Mr. Moore also blasted the Ohio Contractors Association, which has testified in support of the bill.
“Akron has never asked for a local hiring goal of 100%,” he said. “I don’t know what the rest of the world is like, but in Akron, fair is when you split something equally or 50/50. Apparently, a small child has a better understanding of fair than the Ohio Contractor’s Association.”
Councilwoman Tara Mosley, representing black elected officials of Akron and Summit County, called the measure “an assault on Akron residents.”
“Hiring a percentage of residents who live in the city only makes sense,” she said in written testimony. “Whether it’s 10%, 20% or 50% there needs to be an incentive given back to those cities who at the end of the day are paying for the new jobs that are being created, while strapped with burden of paying for mandated improvements, i.e., extremely high water and sewer bills.

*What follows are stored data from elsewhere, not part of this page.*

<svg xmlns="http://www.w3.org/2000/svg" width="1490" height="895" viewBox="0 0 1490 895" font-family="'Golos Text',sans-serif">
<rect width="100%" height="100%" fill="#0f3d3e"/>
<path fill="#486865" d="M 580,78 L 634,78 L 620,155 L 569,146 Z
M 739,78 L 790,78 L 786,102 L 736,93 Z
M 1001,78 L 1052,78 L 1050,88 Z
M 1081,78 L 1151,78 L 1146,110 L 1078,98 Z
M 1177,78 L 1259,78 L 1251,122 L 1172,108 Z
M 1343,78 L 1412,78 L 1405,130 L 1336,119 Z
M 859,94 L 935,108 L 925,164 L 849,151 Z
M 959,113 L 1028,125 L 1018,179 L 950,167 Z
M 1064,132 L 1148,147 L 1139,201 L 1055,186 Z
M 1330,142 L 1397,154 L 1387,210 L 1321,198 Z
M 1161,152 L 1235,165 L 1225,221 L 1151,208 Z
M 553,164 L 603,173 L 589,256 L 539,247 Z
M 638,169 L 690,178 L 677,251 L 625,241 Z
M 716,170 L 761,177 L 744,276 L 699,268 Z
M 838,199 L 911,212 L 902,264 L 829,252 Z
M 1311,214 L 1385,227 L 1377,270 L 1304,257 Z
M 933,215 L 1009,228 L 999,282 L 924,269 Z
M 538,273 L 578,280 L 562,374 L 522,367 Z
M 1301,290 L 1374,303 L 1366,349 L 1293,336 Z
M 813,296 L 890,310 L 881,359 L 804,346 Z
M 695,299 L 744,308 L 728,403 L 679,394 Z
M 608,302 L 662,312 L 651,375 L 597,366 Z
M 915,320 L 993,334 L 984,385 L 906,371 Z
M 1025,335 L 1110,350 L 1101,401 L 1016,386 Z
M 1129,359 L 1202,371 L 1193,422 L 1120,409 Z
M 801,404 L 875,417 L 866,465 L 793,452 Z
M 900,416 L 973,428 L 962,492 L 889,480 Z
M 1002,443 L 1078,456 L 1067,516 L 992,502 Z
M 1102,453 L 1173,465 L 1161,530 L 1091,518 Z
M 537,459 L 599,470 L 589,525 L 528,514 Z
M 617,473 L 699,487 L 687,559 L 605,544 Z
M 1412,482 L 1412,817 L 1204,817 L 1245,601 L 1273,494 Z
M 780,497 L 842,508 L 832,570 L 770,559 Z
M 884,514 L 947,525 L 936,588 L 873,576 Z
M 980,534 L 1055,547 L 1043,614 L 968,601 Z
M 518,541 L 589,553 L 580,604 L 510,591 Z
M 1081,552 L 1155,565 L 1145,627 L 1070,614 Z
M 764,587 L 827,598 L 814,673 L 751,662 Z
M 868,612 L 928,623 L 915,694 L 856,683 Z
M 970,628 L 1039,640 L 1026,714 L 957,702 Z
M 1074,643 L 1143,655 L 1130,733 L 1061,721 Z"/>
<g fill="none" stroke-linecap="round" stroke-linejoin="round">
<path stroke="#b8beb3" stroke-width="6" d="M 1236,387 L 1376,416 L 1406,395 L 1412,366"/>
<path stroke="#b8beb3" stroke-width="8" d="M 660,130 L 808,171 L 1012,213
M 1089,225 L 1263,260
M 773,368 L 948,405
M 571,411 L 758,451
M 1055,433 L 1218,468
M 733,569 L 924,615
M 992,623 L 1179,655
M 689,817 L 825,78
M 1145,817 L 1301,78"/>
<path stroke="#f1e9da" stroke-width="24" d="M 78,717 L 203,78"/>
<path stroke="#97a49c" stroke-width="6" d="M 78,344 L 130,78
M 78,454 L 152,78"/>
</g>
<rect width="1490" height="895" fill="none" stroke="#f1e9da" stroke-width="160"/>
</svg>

We should have a piece of the pie.”
However, Valerie Dahlberg, executive director of the Mechanical Contractors Association of Ohio, told the committee that hiring quotas are “detrimental not only to the construction industry, but also ultimately to the municipalities themselves.”

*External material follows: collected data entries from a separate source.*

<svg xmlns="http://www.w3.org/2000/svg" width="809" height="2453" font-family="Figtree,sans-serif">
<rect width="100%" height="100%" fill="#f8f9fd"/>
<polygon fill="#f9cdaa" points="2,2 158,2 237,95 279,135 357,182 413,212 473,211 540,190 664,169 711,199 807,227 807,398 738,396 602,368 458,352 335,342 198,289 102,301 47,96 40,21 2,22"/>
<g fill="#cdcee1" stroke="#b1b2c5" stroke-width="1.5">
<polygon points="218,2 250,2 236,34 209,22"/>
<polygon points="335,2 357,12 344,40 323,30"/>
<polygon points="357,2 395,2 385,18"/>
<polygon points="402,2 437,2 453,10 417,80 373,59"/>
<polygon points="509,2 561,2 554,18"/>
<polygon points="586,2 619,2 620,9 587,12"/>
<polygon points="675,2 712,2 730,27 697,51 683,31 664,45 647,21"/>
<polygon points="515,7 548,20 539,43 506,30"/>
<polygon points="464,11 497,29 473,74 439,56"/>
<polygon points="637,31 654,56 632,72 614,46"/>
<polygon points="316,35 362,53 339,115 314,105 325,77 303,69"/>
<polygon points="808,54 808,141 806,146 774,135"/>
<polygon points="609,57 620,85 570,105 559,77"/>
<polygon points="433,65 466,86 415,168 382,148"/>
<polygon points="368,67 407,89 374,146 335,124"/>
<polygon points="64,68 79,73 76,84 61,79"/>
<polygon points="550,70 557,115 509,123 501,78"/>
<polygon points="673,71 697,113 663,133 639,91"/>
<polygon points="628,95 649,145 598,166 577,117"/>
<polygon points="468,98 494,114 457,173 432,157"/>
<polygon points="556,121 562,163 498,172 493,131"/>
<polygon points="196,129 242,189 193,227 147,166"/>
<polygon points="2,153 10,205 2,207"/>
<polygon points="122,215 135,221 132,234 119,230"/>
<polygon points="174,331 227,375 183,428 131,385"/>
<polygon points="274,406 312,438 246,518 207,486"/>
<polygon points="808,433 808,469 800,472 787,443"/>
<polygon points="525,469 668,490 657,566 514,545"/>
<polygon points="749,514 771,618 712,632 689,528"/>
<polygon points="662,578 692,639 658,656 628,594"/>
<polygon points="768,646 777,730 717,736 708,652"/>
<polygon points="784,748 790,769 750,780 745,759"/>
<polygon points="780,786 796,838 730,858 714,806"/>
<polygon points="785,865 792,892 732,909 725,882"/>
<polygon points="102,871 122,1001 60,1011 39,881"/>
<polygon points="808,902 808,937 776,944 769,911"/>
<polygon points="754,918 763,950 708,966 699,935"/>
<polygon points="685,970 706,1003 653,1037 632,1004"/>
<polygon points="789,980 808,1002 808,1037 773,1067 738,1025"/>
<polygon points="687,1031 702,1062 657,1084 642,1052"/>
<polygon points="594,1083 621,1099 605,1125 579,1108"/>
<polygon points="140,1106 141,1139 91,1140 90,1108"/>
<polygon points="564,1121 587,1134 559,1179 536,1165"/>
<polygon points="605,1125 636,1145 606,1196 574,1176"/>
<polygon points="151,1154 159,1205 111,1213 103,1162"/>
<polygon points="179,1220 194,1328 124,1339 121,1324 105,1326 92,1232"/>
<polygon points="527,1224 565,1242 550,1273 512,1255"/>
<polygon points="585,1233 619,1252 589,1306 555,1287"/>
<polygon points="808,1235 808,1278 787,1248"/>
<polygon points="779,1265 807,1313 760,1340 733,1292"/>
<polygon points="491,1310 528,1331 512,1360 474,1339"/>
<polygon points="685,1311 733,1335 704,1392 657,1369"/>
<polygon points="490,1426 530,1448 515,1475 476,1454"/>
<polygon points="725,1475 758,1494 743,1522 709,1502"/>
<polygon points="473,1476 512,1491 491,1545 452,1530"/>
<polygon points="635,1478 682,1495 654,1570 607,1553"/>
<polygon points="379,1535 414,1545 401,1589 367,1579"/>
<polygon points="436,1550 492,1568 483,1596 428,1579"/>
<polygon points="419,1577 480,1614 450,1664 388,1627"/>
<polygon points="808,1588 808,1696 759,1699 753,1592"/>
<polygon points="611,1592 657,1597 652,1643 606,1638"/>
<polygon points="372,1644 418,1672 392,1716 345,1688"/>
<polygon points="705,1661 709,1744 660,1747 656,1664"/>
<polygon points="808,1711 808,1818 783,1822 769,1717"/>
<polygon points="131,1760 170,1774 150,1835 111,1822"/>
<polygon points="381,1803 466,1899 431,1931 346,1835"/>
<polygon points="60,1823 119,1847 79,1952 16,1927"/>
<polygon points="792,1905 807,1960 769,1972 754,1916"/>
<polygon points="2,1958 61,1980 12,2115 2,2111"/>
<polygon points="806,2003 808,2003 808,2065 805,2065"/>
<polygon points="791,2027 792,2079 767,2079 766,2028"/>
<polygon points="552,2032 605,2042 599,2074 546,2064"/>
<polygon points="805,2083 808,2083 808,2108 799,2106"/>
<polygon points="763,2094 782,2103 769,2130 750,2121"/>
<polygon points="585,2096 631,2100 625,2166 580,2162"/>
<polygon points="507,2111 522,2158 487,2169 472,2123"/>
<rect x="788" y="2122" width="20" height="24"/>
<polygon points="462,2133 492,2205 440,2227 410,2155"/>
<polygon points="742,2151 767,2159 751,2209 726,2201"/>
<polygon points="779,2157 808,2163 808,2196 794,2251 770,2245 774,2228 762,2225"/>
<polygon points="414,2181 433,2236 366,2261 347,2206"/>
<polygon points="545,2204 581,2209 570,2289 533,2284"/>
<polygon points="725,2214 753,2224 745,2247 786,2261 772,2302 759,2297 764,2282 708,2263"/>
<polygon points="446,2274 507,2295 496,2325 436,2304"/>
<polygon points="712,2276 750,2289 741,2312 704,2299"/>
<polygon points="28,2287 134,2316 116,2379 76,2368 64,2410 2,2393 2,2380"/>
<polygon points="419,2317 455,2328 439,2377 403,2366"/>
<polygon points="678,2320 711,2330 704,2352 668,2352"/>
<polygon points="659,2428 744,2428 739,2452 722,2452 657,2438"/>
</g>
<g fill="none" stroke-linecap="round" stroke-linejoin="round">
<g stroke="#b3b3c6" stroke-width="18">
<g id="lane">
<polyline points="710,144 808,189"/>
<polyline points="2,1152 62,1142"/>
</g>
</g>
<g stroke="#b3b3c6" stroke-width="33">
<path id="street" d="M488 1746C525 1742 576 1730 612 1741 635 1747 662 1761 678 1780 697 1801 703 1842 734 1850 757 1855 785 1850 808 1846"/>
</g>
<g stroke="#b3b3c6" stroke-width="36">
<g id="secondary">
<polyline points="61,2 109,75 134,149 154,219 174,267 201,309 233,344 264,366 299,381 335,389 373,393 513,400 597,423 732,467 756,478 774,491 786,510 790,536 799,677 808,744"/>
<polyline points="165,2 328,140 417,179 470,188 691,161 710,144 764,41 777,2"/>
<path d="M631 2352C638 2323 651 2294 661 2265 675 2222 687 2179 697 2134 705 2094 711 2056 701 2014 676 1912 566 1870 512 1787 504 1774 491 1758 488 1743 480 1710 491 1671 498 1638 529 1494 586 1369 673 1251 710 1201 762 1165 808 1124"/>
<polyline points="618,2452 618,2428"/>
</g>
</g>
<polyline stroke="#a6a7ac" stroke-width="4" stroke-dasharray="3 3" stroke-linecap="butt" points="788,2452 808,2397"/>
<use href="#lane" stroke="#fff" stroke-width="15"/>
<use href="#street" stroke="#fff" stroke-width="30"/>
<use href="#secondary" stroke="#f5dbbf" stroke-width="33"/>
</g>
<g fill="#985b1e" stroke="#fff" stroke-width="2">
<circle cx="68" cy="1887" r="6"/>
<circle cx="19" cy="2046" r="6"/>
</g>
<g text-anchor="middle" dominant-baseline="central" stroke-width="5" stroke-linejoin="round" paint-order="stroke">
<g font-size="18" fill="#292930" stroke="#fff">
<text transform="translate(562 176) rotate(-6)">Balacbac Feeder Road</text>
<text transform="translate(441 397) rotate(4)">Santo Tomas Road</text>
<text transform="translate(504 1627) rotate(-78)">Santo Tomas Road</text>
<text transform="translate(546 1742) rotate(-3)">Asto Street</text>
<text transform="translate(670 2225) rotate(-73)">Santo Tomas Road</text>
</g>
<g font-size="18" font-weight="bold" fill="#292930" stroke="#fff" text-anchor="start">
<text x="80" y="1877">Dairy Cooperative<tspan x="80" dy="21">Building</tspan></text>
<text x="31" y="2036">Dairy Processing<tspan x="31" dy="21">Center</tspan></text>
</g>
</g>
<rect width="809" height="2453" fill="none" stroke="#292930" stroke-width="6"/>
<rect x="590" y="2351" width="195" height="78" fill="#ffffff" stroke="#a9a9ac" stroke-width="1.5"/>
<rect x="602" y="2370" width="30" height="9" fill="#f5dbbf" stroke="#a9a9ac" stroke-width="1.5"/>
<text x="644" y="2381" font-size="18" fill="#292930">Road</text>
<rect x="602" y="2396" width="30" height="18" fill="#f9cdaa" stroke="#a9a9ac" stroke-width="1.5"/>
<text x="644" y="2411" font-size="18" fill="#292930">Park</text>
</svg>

“Instead of promoting employment, residency requirements actually limit the ability for Ohio employers to complete projects in these municipalities,” she said in written testimony. “We cannot control where our employees live so even if our businesses are headquartered in the municipality, we may not have enough employees to fulfill the requirement. And as you know, in construction, we go where the work is. We are unlikely to have employees living in every municipality that has a project.”
She also told the committee that hiring quotas could benefit companies and workers from outside the state.
“Federal law does not permit local residency requirements to apply to out-of-state contractors,” she said. “This gives an advantage to out-of-state contractors. It seems a perverse result that contractors from Pennsylvania could take a job in Cleveland without worrying about where their workers live but that contractors from Strongsville and Parma could not.”
Jason Clark, a political representative for the Indiana/Kentucky/Ohio Regional Council of Carpenters, echoed those sentiments.
“With the restrictive nature of residency requirements some of the most qualified construction professionals within the state would possibly be left out,” he said. “No resident in Ohio should be excluded the opportunity of employment on a project regardless of where the project may be.”